It's common knowledge that Muslim votes play a crucial role in the prospect of government formation. But the community is searching for answers to a few questions: which party should it back this time?
Should it dare to vote for a change and teach the ruling Congress-NCP alliance a lesson or just stick to the basics and go against the saffron parties to keep Narendra Modi at bay? For that matter, can't it change its option and chose either Samajwadi Party (SP) or the debutant Aam Aadmi Party (AAP)?
Muslims form close to 14% of the total electorate of Maharashtra and play a definitive role in shaping the poll outcome in certain constituencies.
Activist Dr Noorjehan Safia Niaz, who runs the Bhartiya Muslim Mahila Andolan, claims that the community is willing to chose the option of giving new parties a chance. "These questions were on my mind until the Delhi assembly elections. Now, I have some clarity. I shall explore my options in AAP since I can't allow Congress-NCP to continue to take us for granted. Eight years have passed since the Sachar committee report was made public. What has the alliance done about its recommendations," she asked.
She not worried about the Modi factor. "Modi is reality. We know it's a difficult choice to make.

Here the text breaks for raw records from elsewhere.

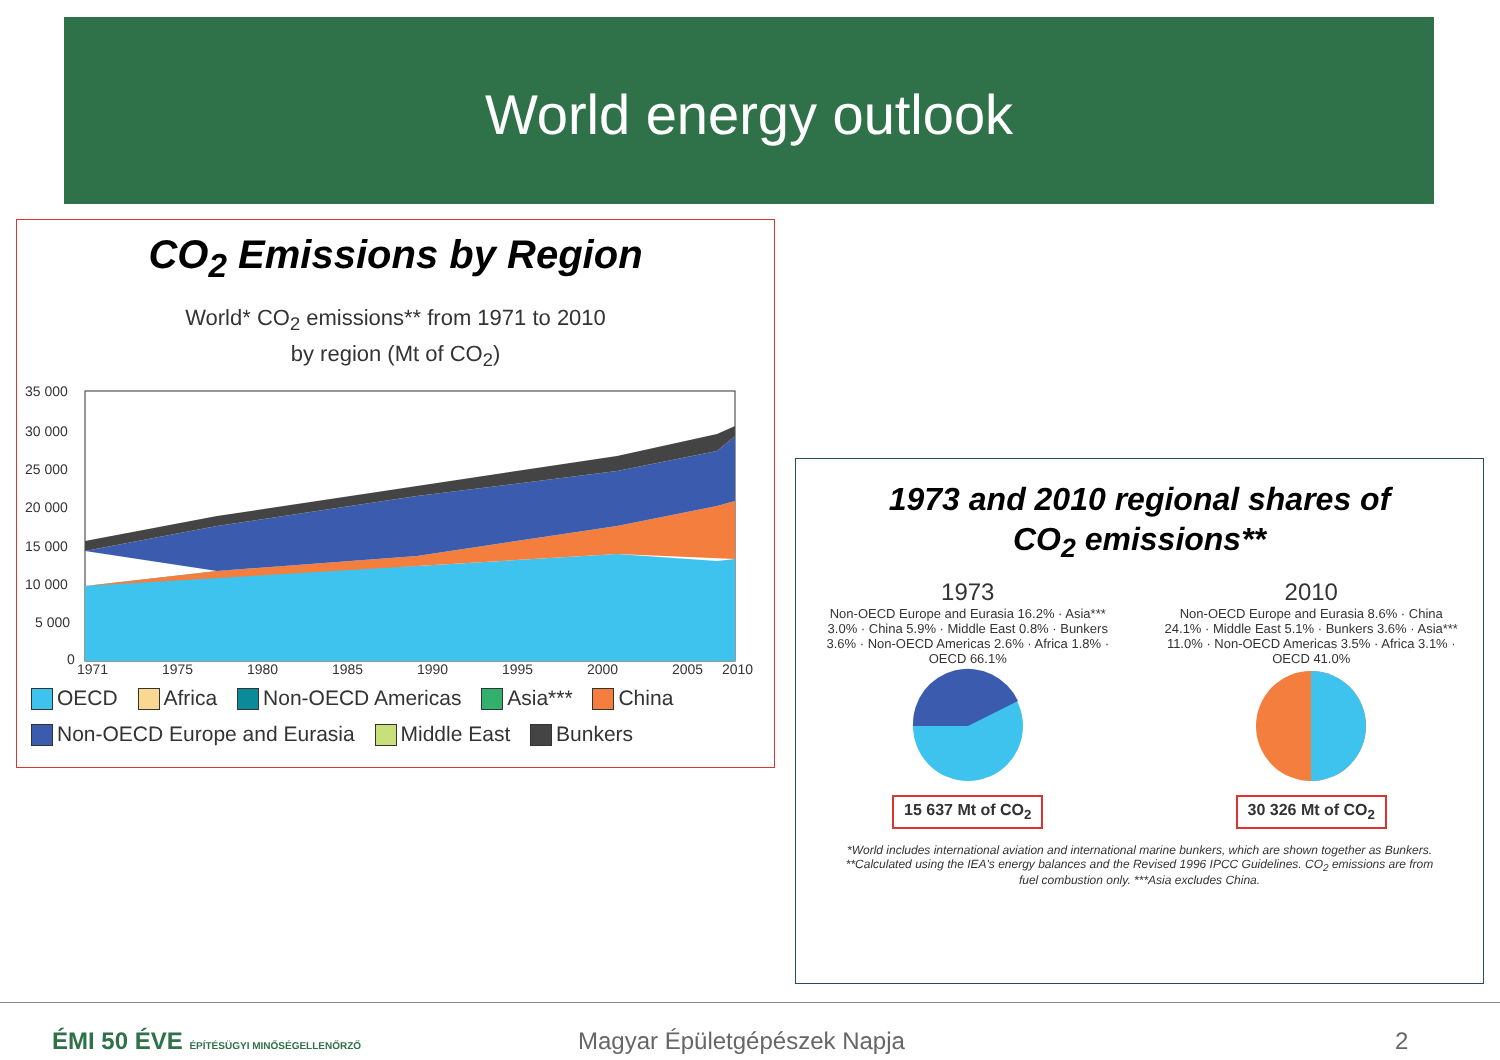World energy outlook
CO<sub>2</sub> Emissions by Region
World* CO<sub>2</sub> emissions** from 1971 to 2010
by region (Mt of CO<sub>2</sub>)
35 000
30 000
25 000
20 000
15 000
10 000
5 000
0
1971
1975
1980
1985
1990
1995
2000
2005
2010
OECD Africa Non-OECD Americas Asia*** China
Non-OECD Europe and Eurasia Middle East Bunkers
1973 and 2010 regional shares of
CO<sub>2</sub> emissions**
1973
Non-OECD Europe and Eurasia 16.2% · Asia*** 3.0% · China 5.9% · Middle East 0.8% · Bunkers 3.6% · Non-OECD Americas 2.6% · Africa 1.8% · OECD 66.1%
15 637 Mt of CO<sub>2</sub>
2010
Non-OECD Europe and Eurasia 8.6% · China 24.1% · Middle East 5.1% · Bunkers 3.6% · Asia*** 11.0% · Non-OECD Americas 3.5% · Africa 3.1% · OECD 41.0%
30 326 Mt of CO<sub>2</sub>
*World includes international aviation and international marine bunkers, which are shown together as Bunkers. **Calculated using the IEA's energy balances and the Revised 1996 IPCC Guidelines. CO<sub>2</sub> emissions are from fuel combustion only. ***Asia excludes China.
ÉMI 50 ÉVE ÉPÍTÉSÜGYI MINŐSÉGELLENŐRZŐ Magyar Épületgépészek Napja 2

But I believe it's time to take some risk and not fall prey to the fear psychosis (about Modi) created by the Congress," she observed.
Senior journalist Mohammed Shoaib Koti, who is the general secretary of Tahrik-E-Zakat India and vice president of Quami Majlis-E-Shora, Maharashtra, calls the BJP and the Congress "two sides of the same coin".
"Congress and its allies have not done much for the progress of the community and the country, but the saffron allies are worse. Their entire focus is on spreading hatred and hampering the growth of the nation.
Under these circumstances, Muslims would opt for secular parties. I am also open to exploring options in parties like AAP," he said.
Perturbed over the prevailing confusion over whom to chose, activist Maulana Burhaan-uddin Qasmi, director of Markaz-ul-Maarif, an education and research centre in Jogeshwari, has been holding community meetings to discuss the issue.
"We have reached a consensus that the community should vote for the candidate — whether from the Congress NCP or AAP — who has the brightest chance to defeat the candidate of the saffron parties," said Qasmi.
In the Delhi assembly polls, despite a poor show in almost 62 out of the 70 seats, the Congress party managed to retain all five Muslim-dominated seats. The AAP, however, ate into a considerable number of Muslim votes and there is a likelihood of this trend being repeated in Maharashtra.
The riots in Muzzaffarnagar have perhaps hit the popularity of SP among Muslims in Maharashtra. While most community members dismissed the party as a non-entity, a few said its worse than the Congress.